Higher discrepancies were observed for surfaces deemed to be near-Lambertian and not covered with the proxy-Lambertian material. The projector screen recorded a measured mean illuminance of 184.40 lux but exhibited significant deviations, with HDR calculations averaging 445.70 lux, resulting in a MAPE of 9.90% across five measurement points. The carpeted floor area exhibited the broadest variability, with a measured illuminance of 362.50 lux and the HDR-derived calculations averaging 414.50 lux, yielding a MAPE of 14.38% across three points.
Figure 11,
Figure 12 and
Figure 13 display the results of the MAPE calculations for each studied surface.

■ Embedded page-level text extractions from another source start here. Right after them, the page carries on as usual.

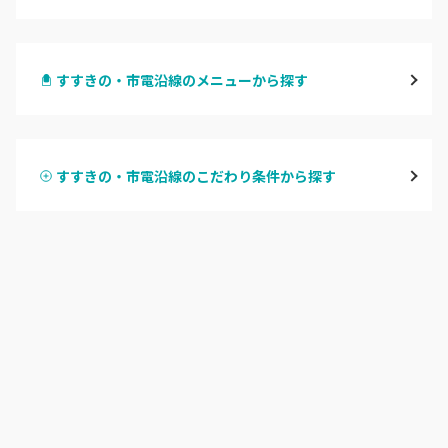
札幌駅周辺
すすきの・市電沿線のメニューから探す
北区・東区
ハンドジェル
大通
すすきの・市電沿線のこだわり条件から探す
ハンドスカルプ
パラジェル
豊平区・南区
ハンドケアカラー
フィルイン
西区・手稲区・小樽市
フット
持ち込み OK
円山周辺
オフのみ
やり放題 あり
白石区・厚別区・清田区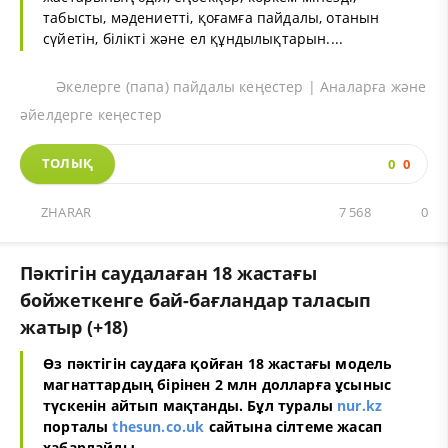
табысты, мәдениетті, қоғамға пайдалы, отанын
сүйетін, білікті және ел құндылықтарын....
Әкелерге (папа) пайдалы кеңестер | Аналарға және
әйелдерге кеңестер
ТОЛЫҚ
0
0
ZHARAR
7 568
0
Пәктігін саудалаған 18 жастағы
бойжеткенге бай-бағландар таласып
жатыр (+18)
Өз пәктігін саудаға қойған 18 жастағы модель
магнаттардың бірінен 2 млн долларға ұсыныс
түскенін айтып мақтанды. Бұл туралы
nur.kz
порталы
thesun.co.uk
сайтына сілтеме жасап
хабарлайды.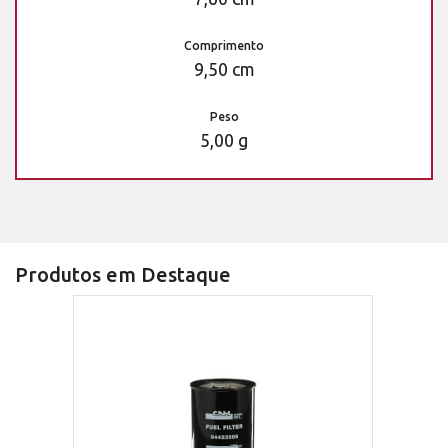
Comprimento
9,50 cm
Peso
5,00 g
Produtos em Destaque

Confidence interval analyses at a 95% confidence level indicated relatively low variability for desks (±1.11%) and moderate variability for the whiteboard (±2.26%). However, significantly higher variability was noted for the projector screen (±5.27%) and floor measurements (±10.22%), highlighting the potential need for methodological refinements. The results of the confidence interval analyses are summarized in
Table 5.
5. Conclusions
This study demonstrates the capabilities of HDR imaging and a readily available proxy-Lambertian surface as a practical and accurate method for indoor illuminance measurements with significant implications in the streamlining of traditional post-occupancy evaluation procedures. The results confirm the method’s reliability for horizontal and vertical surfaces—specifically desks and whiteboards—with errors consistently below the 10% acceptance threshold, validating its effectiveness for typical interior lighting assessments. However, the findings highlight increased variability and reduced accuracy for surfaces exhibiting near-Lambertian behavior, such as carpeted flooring and projector screens. These discrepancies suggest that the accuracy of the proposed method depends strongly on the uniformity of the measurement surface reflectance characteristics and emphasizes the importance of employing a suitable proxy-Lambertian surface across all measurement points. Additionally, the proposed method also makes the measurement surfaces agnostic of reflectance patterns—since illuminance is not dependent on surface reflectance, utilizing a proxy-Lambertian surface widens the scope of applicability to surfaces with virtually any kind of reflectance.
The approach presented in this research offers significant practical benefits, including reduced labor, cost, and complexity, compared to conventional manual illuminance measurements. By leveraging commonly available materials and standard photographic equipment, the method can be readily adopted by lighting professionals, facility managers, and researchers.
That being said, the wide-scale applicability of the proposed HDR-based method will depend significantly on the scale of deployment, frequency of assessments, and available resources. For example, in certain practical real-world deployment scenarios, particularly in larger spaces, this paper-based setup may encounter certain logistical challenges, such as the placement of the proxy surfaces and the coverage of the camera field-of-view. While blank printer paper offers simplicity and affordability, its deployment might be cumbersome for such extensive assessments, where mobile lux meters or photometric surveys may traditionally offer quicker, albeit more labor-intensive, solutions.
Future investigations should focus on enhancing the ease of implementation and exploring alternative proxy materials or configurations that simplify large-scale applications, further increasing the practicality and attractiveness of HDR-based illuminance assessments in diverse building environments.